Però Macron, il suo governo e il padronato sono convinti che la mobilitazione popolare sarà sconfitta per esaurimento dello slancio attuale e perché non potrà mai arrivare all’effettivo blocco totale del paese. Anche se in Francia i processi devastanti provocati dalla controrivoluzione liberista sono stati meno diffusi e deleteri che in Italia, c’è però stata una destrutturazione economica, sociale, culturale e politica che ha generato l’atomizzazione dei lavoratori spesso alla mercé della logica della competizione accanita rispetto agli stessi compagni di lavoro, della logica del servilismo rispetto al potere nell’azienda e rispetto all’illusione di poter guadagnare sempre di più per acquistare ogni sorta di gadget e merci mediatizzate. E’ questo che impedisce l’effettivo sciopero generale totale, la riuscita dei picchetti di sciopero nelle imprese, cosa che constatano anche i sindacalisti di sinistra vera. In realtà in tutti i cosiddetti paesi ricchi siano approdati a una sorta di narcotizzazione di una parte rilevante dei lavoratori (ma nient’affatto di tutti). Solo una parte è pronta a sostenere scioperi duri e a oltranza. E’ su questo che sperano poter contare Macron e il governo. D’altro canto nessuna faglia sembra potersi aprire nel fronte della polizia che appare saldamente configurata come guardia pretoriana brutale pronta a ogni efferatezza per difendere il volere del re Macron. Tranne qualche raro poliziotto che -in anonimo- denuncia anche il rischio che suoi colleghi possano anche sparare e uccidere qualche manifestante, non ci sono poliziotti che solidarizzano con i manifestanti. Ma questo 23 marzo s’è vista una polizia che aveva anche paura e indietreggiava.

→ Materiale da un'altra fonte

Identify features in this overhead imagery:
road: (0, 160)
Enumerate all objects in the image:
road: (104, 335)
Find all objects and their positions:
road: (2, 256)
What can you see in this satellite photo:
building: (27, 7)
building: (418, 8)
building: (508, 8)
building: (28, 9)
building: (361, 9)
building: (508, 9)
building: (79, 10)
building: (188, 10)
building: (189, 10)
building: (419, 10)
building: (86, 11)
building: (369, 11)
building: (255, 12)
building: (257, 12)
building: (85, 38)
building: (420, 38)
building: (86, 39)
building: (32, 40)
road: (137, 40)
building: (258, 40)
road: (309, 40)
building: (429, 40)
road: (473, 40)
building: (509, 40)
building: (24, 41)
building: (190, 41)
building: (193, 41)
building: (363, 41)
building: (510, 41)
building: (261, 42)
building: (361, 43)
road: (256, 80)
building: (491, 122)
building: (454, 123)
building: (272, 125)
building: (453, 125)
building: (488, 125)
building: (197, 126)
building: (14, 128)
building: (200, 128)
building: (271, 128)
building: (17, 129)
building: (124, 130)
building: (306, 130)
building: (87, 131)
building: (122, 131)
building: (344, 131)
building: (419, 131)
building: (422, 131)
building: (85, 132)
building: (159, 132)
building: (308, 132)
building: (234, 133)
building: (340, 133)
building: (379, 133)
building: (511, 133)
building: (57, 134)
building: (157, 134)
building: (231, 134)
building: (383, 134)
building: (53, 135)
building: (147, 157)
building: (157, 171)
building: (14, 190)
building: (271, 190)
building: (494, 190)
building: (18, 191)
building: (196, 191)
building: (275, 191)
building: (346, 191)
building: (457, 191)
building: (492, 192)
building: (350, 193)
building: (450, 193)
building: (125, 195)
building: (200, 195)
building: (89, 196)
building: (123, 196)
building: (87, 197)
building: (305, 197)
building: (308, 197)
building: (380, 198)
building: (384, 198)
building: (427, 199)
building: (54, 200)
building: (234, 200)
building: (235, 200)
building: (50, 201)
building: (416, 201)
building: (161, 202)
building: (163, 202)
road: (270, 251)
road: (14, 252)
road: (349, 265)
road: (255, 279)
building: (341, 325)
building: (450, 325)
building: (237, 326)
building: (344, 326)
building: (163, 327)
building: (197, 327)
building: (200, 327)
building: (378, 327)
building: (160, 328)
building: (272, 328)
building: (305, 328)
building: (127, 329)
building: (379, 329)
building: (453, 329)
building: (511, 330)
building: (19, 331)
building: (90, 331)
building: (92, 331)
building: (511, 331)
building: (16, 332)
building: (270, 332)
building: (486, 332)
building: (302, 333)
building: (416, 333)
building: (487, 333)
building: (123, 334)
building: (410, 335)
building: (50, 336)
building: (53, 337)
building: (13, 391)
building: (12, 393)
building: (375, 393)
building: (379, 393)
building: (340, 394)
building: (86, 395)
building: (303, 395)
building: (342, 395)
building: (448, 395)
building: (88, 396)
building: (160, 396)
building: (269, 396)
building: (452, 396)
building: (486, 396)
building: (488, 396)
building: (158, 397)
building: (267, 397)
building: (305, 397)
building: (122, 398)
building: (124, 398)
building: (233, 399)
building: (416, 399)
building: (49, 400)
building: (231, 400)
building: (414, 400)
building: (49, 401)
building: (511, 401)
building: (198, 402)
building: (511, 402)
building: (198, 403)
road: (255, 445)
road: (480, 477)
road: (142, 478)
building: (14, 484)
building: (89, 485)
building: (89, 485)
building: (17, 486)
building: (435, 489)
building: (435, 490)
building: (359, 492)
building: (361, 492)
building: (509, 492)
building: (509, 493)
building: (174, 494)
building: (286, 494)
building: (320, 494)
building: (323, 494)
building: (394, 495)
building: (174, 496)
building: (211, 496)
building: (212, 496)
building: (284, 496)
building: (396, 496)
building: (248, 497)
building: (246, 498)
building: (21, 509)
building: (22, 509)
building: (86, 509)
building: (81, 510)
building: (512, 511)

E i manifestanti insistono: “Fermarsi ora? IMPOSSIBILE!!! Bisogna andare sino in fondo! Tutti sentono che il movimento ribolle e si rilancia. Fra altri un collettivo d’insegnanti racconta una mobilitazione «inedita», «imprevedibile» e sempre determinata, due mesi dopo l’inizio. Parole di motivati nella nona giornata d’azione. “La riforma delle pensioni riguarda tutti; non dovremmo essere due milioni in strada ma dieci”.